The album begins with six minutes of multitracked long tones played on euphonium; it continues on a track called Violence with slow trap beats over various filterings to make Skidmore’s confiding performance sound smudged and indirect. This is a weird, enticing netherworld sound, a land without markers.
There are analog drum machines, sampled industrial noises, a mellow repeated line played on bass guitar, the hiss from an analog mixing console. Deep into the record, hyper-syncopated house and jungle rhythms arrive and develop, over-modulated and curdling, for minutes at a time, with nothing much to frame them. What’s going on? Why isn’t the music changing or diverting? And here the listener receives another surprise: the realization that this is dance music after all, not necessarily an argument against it.
— Ben Ratliff, NY Times News Service
What I Heard, Oliver Lake Organ Quartet, Passin’ Thru
Alto saxophonist and composer Oliver Lake has had a lot of experience wrangling avant-garde practice into an accessible product: It’s one part of what he did in the late 1960s as a founder of the Black Artists Group, and an even bigger part of his mission with the World Saxophone Quartet, which he helped establish in 1977.
The conventions of the Hammond B-3 organ combo (a format still associated, by default if not by fiat, with the grit and grease of soul jazz) might seem too far a bridge for Lake to cross without disarming the pointed tensions in his style. But over the last decade or so, he has engaged those conventions on his own expressive terms. And without easing up on his other outlets — notably the collective Trio 3, which put out a strong album this year, and his big band, which had one last year — Lake has made the organ combo a core concern.
What I Heard is his third and best album to feature the perceptive young organist Jared Gold, who has an obvious connection to the Hammond B-3 legacy of Larry Young. Working with Freddie Hendrix, a trumpeter given to controlled combustion, and Chris Beck, an agile and assertive drummer, they manage to combine the robust energies of soul jazz with a more digressive, pugnacious and unsettled approach.

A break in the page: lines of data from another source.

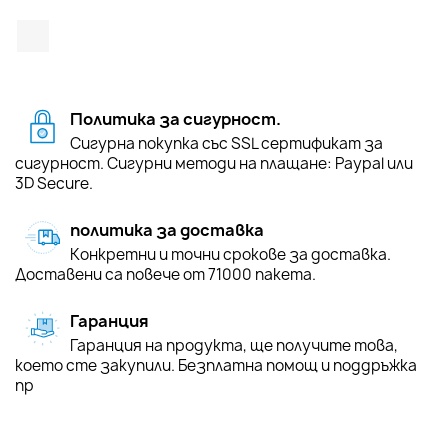
TikTok
Политика за сигурност.
Сигурна покупка със SSL сертификат за
сигурност. Сигурни методи на плащане: Paypal или
3D Secure.
политика за доставка
Конкретни и точни срокове за доставка.
Доставени са повече от 71000 пакета.
Гаранция
Гаранция на продукта, ще получите това,
което сте закупили. Безплатна помощ и поддръжка
пр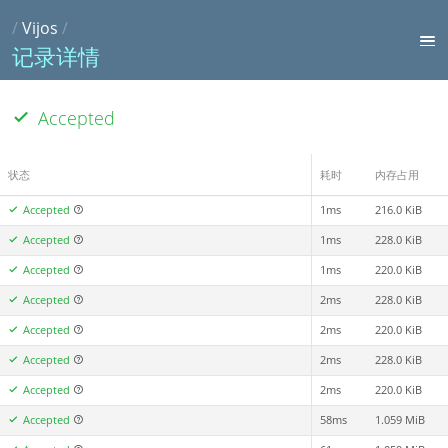
/
Vijos
/
记录详情
Accepted
状态
耗时
内存占用
Accepted
1ms
216.0 KiB
Accepted
1ms
228.0 KiB
Accepted
1ms
220.0 KiB
Accepted
2ms
228.0 KiB
Accepted
2ms
220.0 KiB
Accepted
2ms
228.0 KiB
Accepted
2ms
220.0 KiB
Accepted
58ms
1.059 MiB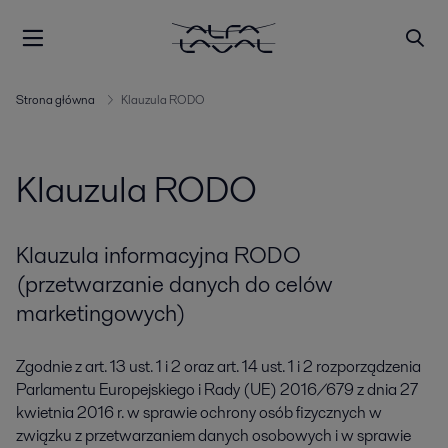
Strona główna
Klauzula RODO
Klauzula RODO
Klauzula informacyjna RODO
(przetwarzanie danych do celów
marketingowych)
Zgodnie z art. 13 ust. 1 i 2 oraz art. 14 ust. 1 i 2 rozporządzenia
Parlamentu Europejskiego i Rady (UE) 2016/679 z dnia 27
kwietnia 2016 r. w sprawie ochrony osób fizycznych w
związku z przetwarzaniem danych osobowych i w sprawie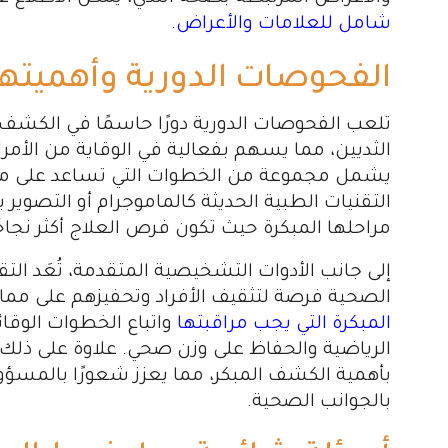
شامل للعلامات والأعراض
.
الفحوصات الدورية وأهميتها 
تلعب الفحوصات الدورية دورًا حاسمًا في الكشف
الثديين، مما يسهم بفعالية في الوقاية من الأ
يشمل مجموعة من الخطوات التي تساعد على متاب
التقنيات الطبية الحديثة كالماموجرام أو التصوير
مراحلها المبكرة حيث تكون فرص العلاج أكثر نجاحًا
إلى جانب الأدوات التشخيصية المتقدمة، تُعَد الت
الصحية فرصة لتثقيف الأفراد وتحفيزهم على ممار
المبكرة التي يجب مراقبتها
واتباع الخطوات الوقائ
الرياضية والحفاظ على وزن صحي. علاوة على ذل
بأهمية الكشف المبكر، مما يعزز شعورًا بالمسؤول
بالجوانب الصحية.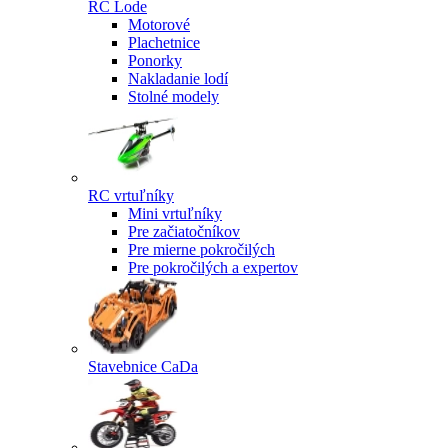
RC Lode
Motorové
Plachetnice
Ponorky
Nakladanie lodí
Stolné modely
RC vrtuľníky
Mini vrtuľníky
Pre začiatočníkov
Pre mierne pokročilých
Pre pokročilých a expertov
Stavebnice CaDa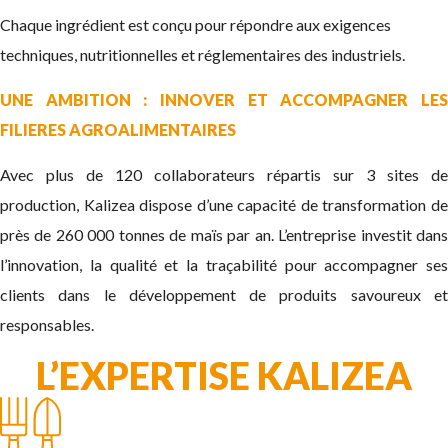
Chaque ingrédient est conçu pour répondre aux exigences
techniques, nutritionnelles et réglementaires des industriels.
UNE AMBITION :
INNOVER ET ACCOMPAGNER LE
FILIERES AGROALIMENTAIRES
Avec plus de 120 collaborateurs répartis sur 3 sites de
production, Kalizea dispose d’une capacité de transformation de
près de 260 000 tonnes de maïs par an. L’entreprise investit dans
l’innovation, la qualité et la traçabilité pour accompagner ses
clients dans le développement de produits savoureux et
responsables.
L’EXPERTISE KALIZEA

But of the album’s nine compositions, all originally intended for use with a spoken-word poetry element, only a few muscle into the terrain of free jazz: notably Cyan, featuring a combative interplay between Lake and Hendrix, around which the drums and organ churn like so much ocean current. More common is the slant of a tune like Human Voice, with a restive melody tightly arranged for both horns, and a beat that shifts subtly underneath, or moves in lunges.
The opening track comes with a title, 6 & 3, that hints at some additive rhythmic concepts. The title track presents an even clearer illustration of that idea, with what feels like a swinging 11/4 meter, in alternating bars of 5/4 and 6/4. Lake isn’t courting complexity for its own sake, and the same could be said of his interest in groove: Etc has hints of jaunty Caribbean rhythm, but it’s still the sort of tune to keep every musician on his toes. That’s a stance Lake has nearly perfected, and his partners here meet him well.